Vier Terroranschläge in vier Ländern haben sich innerhalb kürzester Zeit ereignet, in zwei Fällen steht nahezu außer Frage, dass die Terrorgruppe „Islamischer Staat“ verantwortlich ist. Es ist viel zu früh für Festlegungen und eine wirklich haltbare Analyse. Aber es ist möglich, ein paar Aussagen zu treffen, die bei der ersten Einschätzung hilfreich sein können.

1. Kobani

Der verheerendste Anschlag fand im syrischen Kobani statt, einer Stadt nahe der türkischen Grenze, die erst vor Kurzem weltweit in den Schlagzeilen war, weil es kurdischen Kämpfern gelang, sie nach langer Schlacht dem IS wieder zu entwinden. Nun haben offenbar einige IS-Kämpfer die Stadt infiltriert und seit gestern mindestens drei Sprengsätze gezündet, und auf diese Weise und mit anderen Methoden mindestens 145 Zivilisten ermordet. Warum gerade Kobani? Weil der IS offenbar demonstrieren will, dass er die Stadt nicht dauerhaft aufgegeben hat.

 

2. Sousse

Hier haben noch unbekannte Attentäter zwei Touristenhotels angegriffen. Aktuell (Stand Freitag, 17 Uhr 50) ist von um die 30 Toten die Rede, darunter sind nach tunesischen Regierungsangaben ausländische Urlauber und Deutsche. Anscheinend wurde ein Angreifer von Sicherheitskräften erschossen. Wie viele es insgesamt waren, ist nicht sicher.

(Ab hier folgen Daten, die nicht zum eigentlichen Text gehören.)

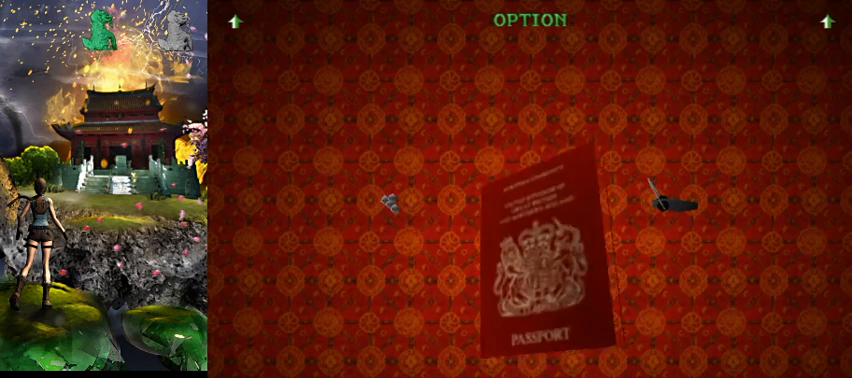
{"keys": [], "events": []}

Nach bisherigen Informationen drang mindestens ein Mann in die Ferienanlagen ein und schoss mit einem Sturmgewehr um sich. Bilder aus Sousse zeigen Opfer, die offenbar am Strand getötet wurden.

Die Täterschaft des IS ist alles andere als sicher, aber Anhänger und selbst erklärte Mitglieder hat der „Islamische Staat“ in Tunesien. Es gab bereits einen IS-Anschlag in Tunesien, im März. Und die IS-Führung hat Tunesiens gewählte Regierung mehrfach mit Anschlägen im Land gedroht.

Warum eine Touristenanlage? Es gehört seit Jahren zur Strategie von dschihadistischen Terrorgruppen, ausländische Touristen in Ländern des Nahen Ostens zu attackieren – Ägypten, Tunesien, Marokko, der Jemen: Die Liste ist lang. Touristen sind aus Sicht dieser Gruppen ein gutes Ziel: Der Tourismus leidet und damit das Einkommen in diesen Staaten, was zur erwünschten Destabilisierung beiträgt. Aber auch die Bürger der betroffenen westlichen Staaten werden verunsichert.

 

3. Kuwait

In der gleichnamigen Hauptstadt des Kleinstaats Kuwait hat ein Attentäter des IS sich während des Freitagsgebets in einer schiitischen Moschee in die Luft gesprengt. In dem Bekennerschreiben, das mir vorliegt und das nach allen Kriterien, die man heranziehen kann, authentisch zu sein scheint, wird mit weiteren Attacken gedroht; unterzeichnet ist das Schreiben von der „Provinz al-Nadschd“. Al-Nadschd ist die Bezeichnung der Landschaft im Inneren der Arabischen Halbinsel. Solche Begriffe nutzt der IS gerne, weil er so die Namen existierender Staaten nicht in den Mund zu nehmen braucht. Mehrere Dschihadistengruppen, die sich dem IS angeschlossen haben, aber nicht in Syrien oder dem Irak existieren, also außerhalb des „Kalifats“, bezeichnen sich als „Provinzen“.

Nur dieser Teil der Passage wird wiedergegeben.